• Task:
Find the string "buttons" in the listing below and return each line it appears in.
───── Records supplied
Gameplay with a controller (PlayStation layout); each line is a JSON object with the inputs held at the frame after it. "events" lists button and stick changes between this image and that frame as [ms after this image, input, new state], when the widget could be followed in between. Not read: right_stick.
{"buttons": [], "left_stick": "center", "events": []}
──────────
───── Records supplied
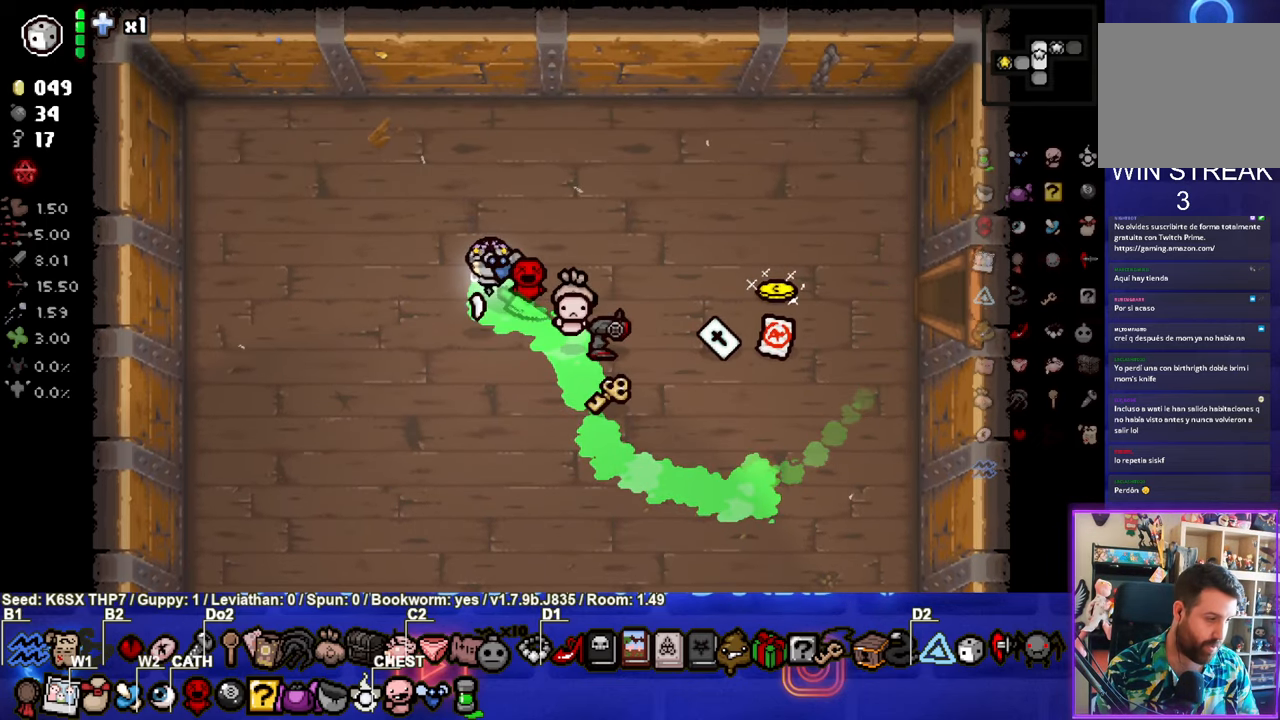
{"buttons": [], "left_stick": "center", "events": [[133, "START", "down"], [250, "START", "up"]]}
──────────
• Answer space:
{"buttons": [], "left_stick": "center", "events": []}
{"buttons": [], "left_stick": "center", "events": [[133, "START", "down"], [250, "START", "up"]]}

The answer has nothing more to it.